I always look at the worst case scenario, if there isn't a Tc of 85° C listed I move on.

Actually, I don't believe I've seen Tc values other than 25° C or 85° C.
 

Photon Flinger

Well-Known Member
sure lets see your measurements indicating these systems put out the same amount of light. (without using broken bridgelux simulator that returns impossible 100%+ efficiency at low currents). In other words, actual field measurements are ideal
But that's what the simulator is for - to help plan this stuff out beforehand with the magic voodoo math!
 

CobKits

Well-Known Member
sure. read the disclaimer about warranty of data accuracy and suitability of use

you can blindly trust the model that bridgelux tells you may or may not be accurate when it differs wildly from both datasheets and any real-world verification, but you do so at your own risk
 

wietefras

Well-Known Member
But that's what the simulator is for - to help plan this stuff out beforehand with the magic voodoo math!
Yeah, you must be using voodoo math, because real math would have given you a more realistic outcome *ba dum tss*

These COBs cost $25 a piece? You need 40 which would be $1000 for the lot instead of 8 for $200. Zo, you need to save $800 on your electricity bill. In this fast moving field I personally don't want a window of more than 2 years to make that back, so you would need to save $400 per year on electricity by saving 188W (212W instead of 400W). Even if you flower continuously all year, that would mean you need a kWh price of 49 cents to break even.
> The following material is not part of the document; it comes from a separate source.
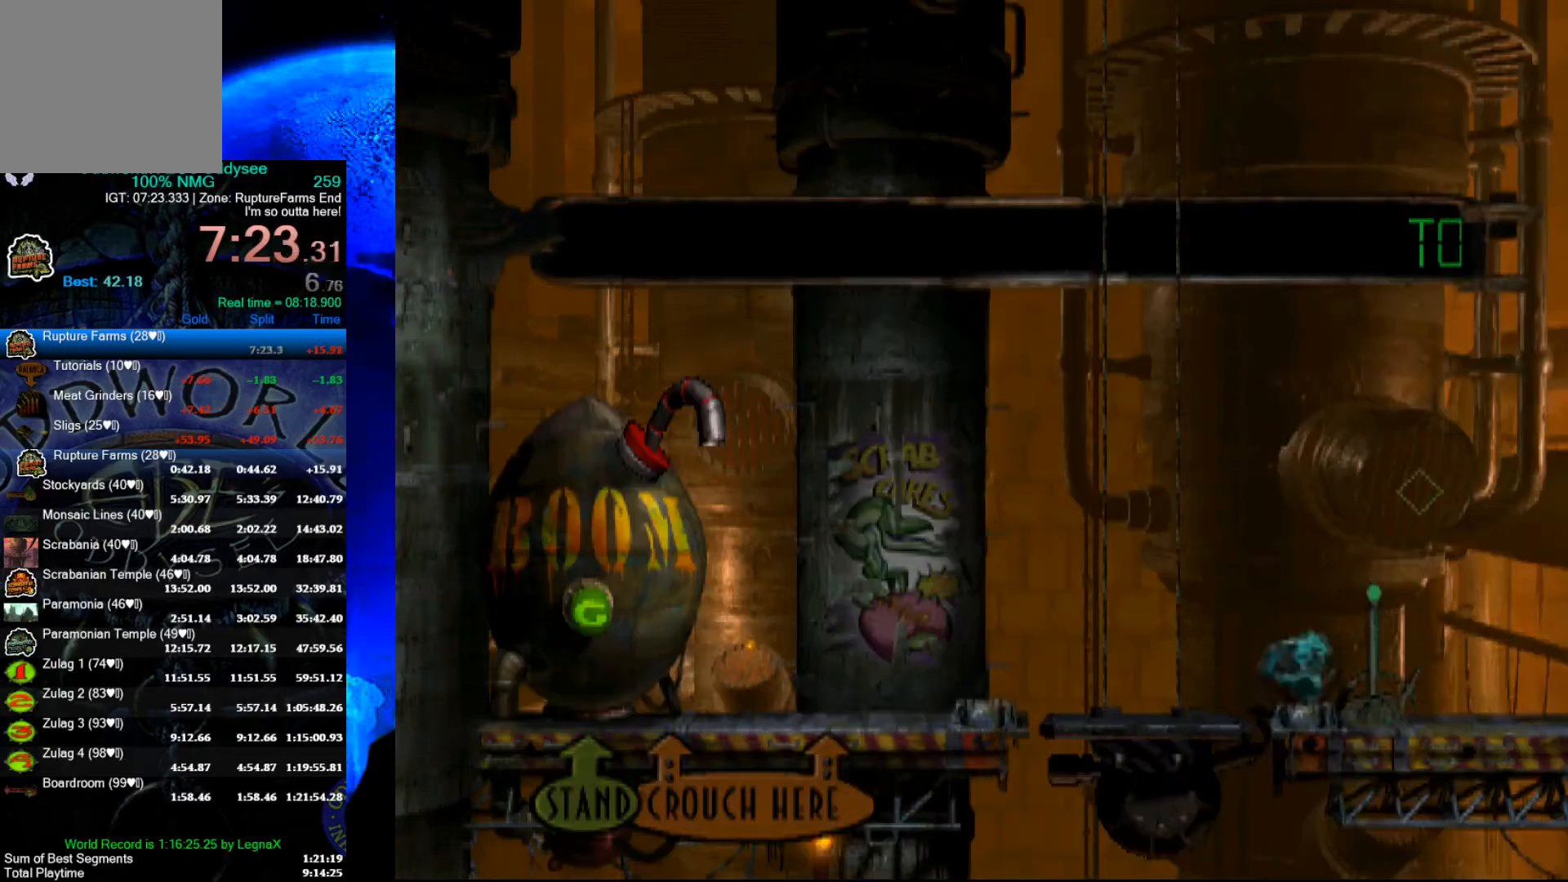
{"buttons": [], "left_stick": "center", "events": [[200, "R1", "up"], [200, "left_stick", "center"], [233, "A", "up"], [300, "left_stick", "right"], [500, "left_stick", "center"]]}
And that's assuming your calculations are correct that those 40COBs at 212W produce as much light as the other 8. Which is probably also "voodoo" math and therefore wrong.
 

Photon Flinger

Well-Known Member
Ah believe in what you want, it might be a free country where you are at.

Everything is somewhat relative though. SK 600s going for $2300 canuck bucks which works out to about 65 cobs. Cob option is far more versatile.

Might also want to take into consideration total LES surface of all your light sources.
 

Enigma

Well-Known Member
sure. read the disclaimer about warranty of data accuracy and suitability of use

you can blindly trust the model that bridgelux tells you may or may not be accurate when it differs wildly from both datasheets and any real-world verification, but you do so at your own risk

I've been doing fine estimating with my pencil so far.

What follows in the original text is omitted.